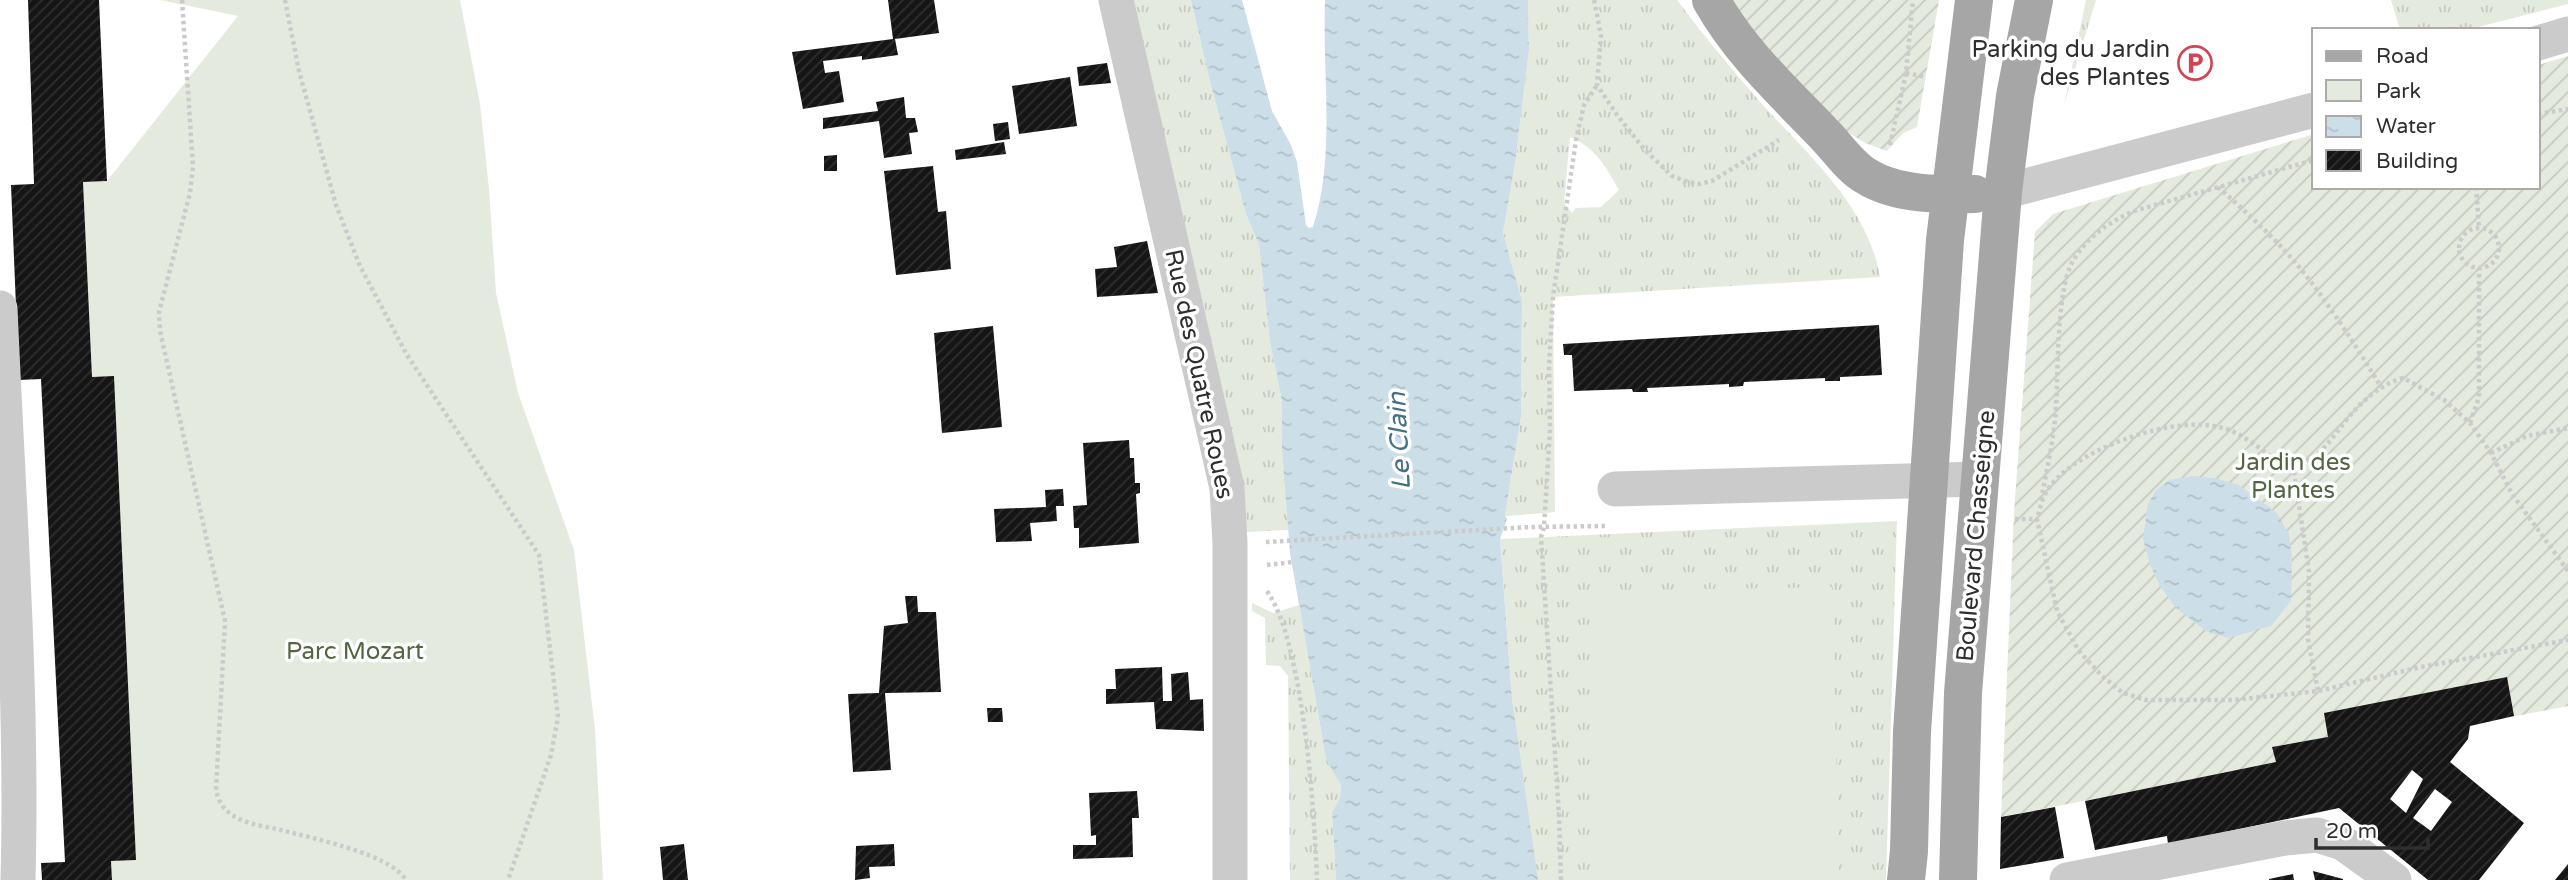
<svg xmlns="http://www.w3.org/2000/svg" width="2568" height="880" font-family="'Varela Round',sans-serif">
<defs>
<pattern id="grass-tufts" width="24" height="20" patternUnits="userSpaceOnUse" patternTransform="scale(1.75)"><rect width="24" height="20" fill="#e5eade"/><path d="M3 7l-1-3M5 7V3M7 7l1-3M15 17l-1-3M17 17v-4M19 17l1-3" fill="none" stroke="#c5c9bf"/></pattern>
<pattern id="garden-furrows" width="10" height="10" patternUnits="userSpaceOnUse" patternTransform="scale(1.75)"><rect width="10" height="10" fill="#e5eade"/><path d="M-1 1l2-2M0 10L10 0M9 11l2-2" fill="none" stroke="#c5c9bf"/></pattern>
<pattern id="water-ripples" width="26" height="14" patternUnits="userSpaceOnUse" patternTransform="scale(1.75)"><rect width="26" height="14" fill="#ccdee8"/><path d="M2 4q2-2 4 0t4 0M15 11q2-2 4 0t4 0" fill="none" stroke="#b0bfc7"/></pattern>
<pattern id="building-hatch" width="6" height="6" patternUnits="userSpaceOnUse" patternTransform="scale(1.75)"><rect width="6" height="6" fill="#151515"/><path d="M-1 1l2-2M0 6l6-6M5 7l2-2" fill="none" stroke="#2f2f2f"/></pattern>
</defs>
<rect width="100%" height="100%" fill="#fff"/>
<path fill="url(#grass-tufts)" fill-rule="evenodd" d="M1131 0H1191L1210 82 1246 214 1259 245 1270 342 1282 402V449L1289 530 1245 532Z
M1528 0H1677C1704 36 1732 70 1762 104 1808 155 1868 206 1880 277L1553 297 1555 512 1507 516 1505 515 1521 417 1522 300 1503 233 1515 164 1529 50ZM1570 137C1595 147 1606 167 1619 190L1601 207 1576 208 1572 213 1564 203Z
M2086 0H2096L2064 105Z
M2391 0H2568V4L2466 30H2400Z
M1897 521 1886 880H1534L1512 699 1500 539Z
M1252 603 1273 613 1299 605 1326 759 1341 784 1340 798 1332 812 1336 880H1290L1288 676 1280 666 1266 665 1265 618 1252 611Z"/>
<path fill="#e5eade" d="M160 0H460L480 104 489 189 496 293 518 393 574 550 595 730 603 880H112L111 861 136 860 114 377H92L83 182 107 181 238 16Z
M1832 587 1839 880H1597L1591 591Z"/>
<path fill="url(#garden-furrows)" d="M1730 0H1939L1917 127 1903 133 1887 151 1865 143 1822 116Z
M2568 56V706L2001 817 2014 512 2035 232 2053 214 2314 134V187H2538V65Z"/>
<path fill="url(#water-ripples)" d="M1191 0H1242L1272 111 1291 145 1297 162 1306 225 1309 228 1313 227C1336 155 1322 75 1325 0H1528L1529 50 1515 164 1503 233 1522 300 1521 417 1505 515 1507 519 1500 539 1512 699 1538 880H1336L1332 812 1340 798 1341 785 1326 759 1290 553 1282 449V402L1270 342 1259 245 1246 214 1210 82Z
M2192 476 2215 478 2239 485 2277 513 2289 534 2292 557 2291 601 2271 626 2229 638 2207 632 2175 607 2160 586 2150 565 2143 539 2148 504 2156 490 2169 480Z"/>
<path fill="url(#building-hatch)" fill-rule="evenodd" d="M28 0H99L107 181 83 182 92 377 114 376 136 860 111 861 112 880H42L41 863 65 862 41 379 19 380 11 185 34 184Z
M888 0H934L939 33 895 39 898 55 862 60V56L823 61 825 73 839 71 844 102 803 109 792 52 893 39Z
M1107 63 1111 83 1079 86 1077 67Z
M1070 77 1077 126 1019 134 1012 86Z
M904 97 906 118H915L918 132 909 133 912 154 884 158 879 121 823 129V118L878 111 876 102Z
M1008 122 1010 139 995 141 993 124Z
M1004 142 1006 154 956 160 955 150Z
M837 155V171H824V156Z
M933 166 938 212 946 211 951 269 896 275 884 171Z
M1147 241 1158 293 1097 297 1095 269 1117 267 1114 247Z
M1879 325 1882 375 1840 377V381H1825V378L1744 382 1743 386 1729 387V384L1647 388 1648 392H1633L1632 389 1574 391 1572 355H1564L1563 344Z
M993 326 1002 427 942 433 934 333Z
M1129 440 1130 458H1134L1135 483H1140V493L1136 494 1139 543 1079 548V528H1074L1073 506 1087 505 1083 443Z
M1063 489 1064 506H1056L1057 521 1030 523 1032 541 996 542 994 509 1046 507 1045 490Z
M905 596H917L918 612H936L941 692 885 693 891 770 853 772 848 694 879 693 884 626 908 623Z
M1162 667 1163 701H1172L1171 674 1188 672 1190 700 1203 699 1204 731 1156 729 1154 702 1106 704V689H1116L1115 669Z
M2507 677 2514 716 2470 726 2468 739 2450 762 2524 823 2479 880H2428L2339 808 2168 844 2167 836 2095 850 2085 801 2276 762 2272 747 2328 737 2324 713ZM2412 770 2423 779 2406 813 2390 799ZM2435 789 2452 802 2431 831 2413 818Z
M987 708H1002L1003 722H988Z
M1137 791 1139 818H1132L1133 857 1073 859V845H1096V835L1091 836 1089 793Z
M2055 807 2064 858 2000 869 2001 817Z
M684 844 688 880H663L660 847Z
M894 844 895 866 869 867 870 878 855 880 856 846Z
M2568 864V880H2555Z
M2313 871 2343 879V880H2315Z
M2293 874 2294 880H2269V879Z"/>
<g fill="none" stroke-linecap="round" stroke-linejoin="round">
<path stroke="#cbcbcb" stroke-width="4.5" stroke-dasharray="3.5 3.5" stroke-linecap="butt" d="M182 0 193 167 190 193 159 312 160 331 225 621 216 790C222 822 255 824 281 830 311 838 391 854 406 880
M285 0 299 71 336 205 360 266 407 355 539 555 558 717 551 755 508 880
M1594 0 1601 35 1597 85 1617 115 1644 149 1672 176 1688 182 1699 184 1712 181 1779 140
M1906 73 1926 77
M2538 114 2568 109
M1890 145 1906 73 1913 0
M2218 187C2246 212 2275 238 2299 267 2330 305 2356 346 2381 387
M2476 187 2479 228
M2459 248a20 20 0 1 1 40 0a20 20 0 1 1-40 0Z
M2470 423 2479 397V268
M2491 453 2527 436 2568 428
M2293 465 2309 572 2308 639 2318 691
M2041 500C2046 474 2052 447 2055 420 2059 382 2055 291 2073 261 2087 237 2109 222 2134 211L2314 160
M2015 519H2037
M1266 542 1531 527 1607 526
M1267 565 1293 562
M2568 571 2512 494 2491 453 2470 423 2444 400 2403 378C2384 383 2367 397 2354 411 2333 433 2319 469 2283 464 2264 453 2245 434 2223 428 2177 414 2081 447 2051 485 2043 494 2040 508 2037 519L2057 611 2079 651 2101 675 2123 693 2146 700H2234L2318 691 2421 667 2568 640
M1267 591C1284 617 1289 645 1296 676 1309 743 1314 812 1317 880
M1561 880 1559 816 1541 537 1544 527 1550 430 1549 365 1553 297 1576 140 1584 105 1597 85"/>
<path stroke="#cbcbcb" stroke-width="35" d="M1116 0 1227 488 1230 543V880
M2538 43 2568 34
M2003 192 2314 110
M0 308C8 498 23 690 18 880
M1615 489 1981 479
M2067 880 2285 838 2317 835 2343 843 2394 880"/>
<path stroke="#a6a6a6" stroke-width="38" d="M1711 0C1740 52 1784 92 1824 134 1837 147 1850 167 1866 176 1896 195 1942 195 1975 194
M1906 880 1909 851 1912 732 1945 240 1974 0
M1958 880 1963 693 2003 192 2015 96 2034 0"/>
</g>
<defs>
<g id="parking-ring" transform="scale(1.75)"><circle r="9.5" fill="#fff" stroke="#d24454" stroke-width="1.5"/><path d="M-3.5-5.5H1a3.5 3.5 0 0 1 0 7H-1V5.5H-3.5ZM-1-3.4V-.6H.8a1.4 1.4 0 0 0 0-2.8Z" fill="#d24454"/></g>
</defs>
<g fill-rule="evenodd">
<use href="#parking-ring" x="2195" y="63"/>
</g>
<g text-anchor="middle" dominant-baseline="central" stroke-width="7" stroke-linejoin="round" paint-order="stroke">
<g font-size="24" fill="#2e2e2e" stroke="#fff" text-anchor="end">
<text x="2170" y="49">Parking du Jardin<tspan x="2170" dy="28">des Plantes</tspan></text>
</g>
<g font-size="24" fill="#2e2e2e" stroke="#fff">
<text transform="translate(1199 374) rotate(78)">Rue des Quatre Roues</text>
<text transform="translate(1976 536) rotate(-85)">Boulevard Chasseigne</text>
</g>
<g font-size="24" fill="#536541" stroke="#fff">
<text x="2293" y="462">Jardin des<tspan x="2293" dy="28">Plantes</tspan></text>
<text x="355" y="651">Parc Mozart</text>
</g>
<g font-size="26" font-style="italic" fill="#457087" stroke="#fff">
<text transform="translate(1399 441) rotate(-93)">Le Clain</text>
</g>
</g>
<rect x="2312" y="28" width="228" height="161" fill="#ffffff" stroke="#ababab" stroke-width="2"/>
<rect x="2326" y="51" width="35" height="10" fill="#a6a6a6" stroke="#ababab" stroke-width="2"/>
<text x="2376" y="63" font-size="21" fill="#2e2e2e">Road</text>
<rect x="2326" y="80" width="35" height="21" fill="#e5eade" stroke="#ababab" stroke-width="2"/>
<text x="2376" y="98" font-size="21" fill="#2e2e2e">Park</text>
<rect x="2326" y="116" width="35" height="21" fill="url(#water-ripples)" stroke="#ababab" stroke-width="2"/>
<text x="2376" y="133" font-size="21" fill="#2e2e2e">Water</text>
<rect x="2326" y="150" width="35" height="21" fill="url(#building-hatch)" stroke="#ababab" stroke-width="2"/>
<text x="2376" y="168" font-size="21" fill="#2e2e2e">Building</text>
<path d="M2316 838v10h112v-10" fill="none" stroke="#2e2e2e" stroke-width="3.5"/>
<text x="2326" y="838" font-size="21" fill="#2e2e2e" stroke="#ffffff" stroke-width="5" paint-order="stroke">20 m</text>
</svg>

* **Your task**: Set down, unchanged, only those lines above that fall between the line with "M684 844 688 880H663L660 847Z" and the line with "M285 0 299 71", the two end lines included.

* **Response to the exercise**:
M684 844 688 880H663L660 847Z
M894 844 895 866 869 867 870 878 855 880 856 846Z
M2568 864V880H2555Z
M2313 871 2343 879V880H2315Z
M2293 874 2294 880H2269V879Z"/>
<g fill="none" stroke-linecap="round" stroke-linejoin="round">
<path stroke="#cbcbcb" stroke-width="4.5" stroke-dasharray="3.5 3.5" stroke-linecap="butt" d="M182 0 193 167 190 193 159 312 160 331 225 621 216 790C222 822 255 824 281 830 311 838 391 854 406 880
M285 0 299 71 336 205 360 266 407 355 539 555 558 717 551 755 508 880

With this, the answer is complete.